Exercise description:
Return each line of the records that contains the string "than", treating uppercase and lowercase as different.

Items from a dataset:

■ ■ ■ ■ ■ ■ ■

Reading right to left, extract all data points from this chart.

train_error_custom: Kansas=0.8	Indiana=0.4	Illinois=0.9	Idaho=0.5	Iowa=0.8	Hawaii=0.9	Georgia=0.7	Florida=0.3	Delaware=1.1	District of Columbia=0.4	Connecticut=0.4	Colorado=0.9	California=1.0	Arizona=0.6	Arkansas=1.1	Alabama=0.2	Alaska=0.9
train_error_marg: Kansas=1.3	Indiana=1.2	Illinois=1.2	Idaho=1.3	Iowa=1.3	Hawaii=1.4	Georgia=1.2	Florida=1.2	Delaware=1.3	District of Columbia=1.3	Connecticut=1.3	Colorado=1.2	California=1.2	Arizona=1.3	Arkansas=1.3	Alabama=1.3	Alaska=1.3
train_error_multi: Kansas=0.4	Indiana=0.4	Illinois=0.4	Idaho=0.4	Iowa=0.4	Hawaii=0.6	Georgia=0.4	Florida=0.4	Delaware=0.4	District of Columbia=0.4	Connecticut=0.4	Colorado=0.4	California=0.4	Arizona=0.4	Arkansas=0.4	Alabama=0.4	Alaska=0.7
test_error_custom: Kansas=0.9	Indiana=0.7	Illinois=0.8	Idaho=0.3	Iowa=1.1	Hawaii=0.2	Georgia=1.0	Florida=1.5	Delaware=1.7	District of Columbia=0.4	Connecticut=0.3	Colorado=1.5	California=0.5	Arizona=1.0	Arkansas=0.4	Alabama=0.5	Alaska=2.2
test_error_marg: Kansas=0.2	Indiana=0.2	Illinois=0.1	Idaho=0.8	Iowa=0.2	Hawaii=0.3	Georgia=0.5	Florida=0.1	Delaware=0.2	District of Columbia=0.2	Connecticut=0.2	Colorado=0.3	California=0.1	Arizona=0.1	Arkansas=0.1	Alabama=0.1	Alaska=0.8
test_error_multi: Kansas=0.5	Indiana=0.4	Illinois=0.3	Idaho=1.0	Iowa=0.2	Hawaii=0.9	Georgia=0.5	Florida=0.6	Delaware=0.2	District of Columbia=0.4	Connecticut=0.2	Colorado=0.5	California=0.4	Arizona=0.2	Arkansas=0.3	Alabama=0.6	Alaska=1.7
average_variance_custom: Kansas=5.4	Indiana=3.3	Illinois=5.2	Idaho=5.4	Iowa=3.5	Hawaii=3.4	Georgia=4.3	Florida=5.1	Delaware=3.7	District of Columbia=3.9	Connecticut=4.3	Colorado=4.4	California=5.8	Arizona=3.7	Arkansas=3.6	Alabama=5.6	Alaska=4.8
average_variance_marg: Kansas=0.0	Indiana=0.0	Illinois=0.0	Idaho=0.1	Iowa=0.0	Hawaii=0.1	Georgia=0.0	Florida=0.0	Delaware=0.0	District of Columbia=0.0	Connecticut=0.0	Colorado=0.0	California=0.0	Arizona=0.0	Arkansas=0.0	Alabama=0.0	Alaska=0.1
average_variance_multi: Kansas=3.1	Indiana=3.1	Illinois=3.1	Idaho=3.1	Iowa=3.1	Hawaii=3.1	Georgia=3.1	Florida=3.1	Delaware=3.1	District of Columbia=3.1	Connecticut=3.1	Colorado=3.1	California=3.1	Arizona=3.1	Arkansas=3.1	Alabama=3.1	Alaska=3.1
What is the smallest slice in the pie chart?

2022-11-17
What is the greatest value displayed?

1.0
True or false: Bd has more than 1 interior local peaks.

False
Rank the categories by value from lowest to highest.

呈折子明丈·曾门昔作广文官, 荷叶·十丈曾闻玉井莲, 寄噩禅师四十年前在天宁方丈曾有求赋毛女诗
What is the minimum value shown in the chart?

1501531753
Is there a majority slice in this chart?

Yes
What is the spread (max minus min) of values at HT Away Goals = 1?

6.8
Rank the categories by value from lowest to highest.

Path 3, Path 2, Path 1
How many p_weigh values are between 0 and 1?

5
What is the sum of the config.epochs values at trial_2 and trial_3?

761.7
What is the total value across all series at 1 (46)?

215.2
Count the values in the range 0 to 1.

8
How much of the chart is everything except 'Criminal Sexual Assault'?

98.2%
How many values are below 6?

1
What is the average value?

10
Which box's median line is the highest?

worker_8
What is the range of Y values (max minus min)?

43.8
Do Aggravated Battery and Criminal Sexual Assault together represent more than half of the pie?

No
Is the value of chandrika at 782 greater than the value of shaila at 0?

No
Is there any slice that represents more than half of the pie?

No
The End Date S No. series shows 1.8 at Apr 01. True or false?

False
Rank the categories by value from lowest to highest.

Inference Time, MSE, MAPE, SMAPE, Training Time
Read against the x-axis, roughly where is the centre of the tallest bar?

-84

■ ■ ■ ■ ■ ■ ■

Exercise answer:
True or false: Bd has more than 1 interior local peaks.
Do Aggravated Battery and Criminal Sexual Assault together represent more than half of the pie?
Is the value of chandrika at 782 greater than the value of shaila at 0?
Is there any slice that represents more than half of the pie?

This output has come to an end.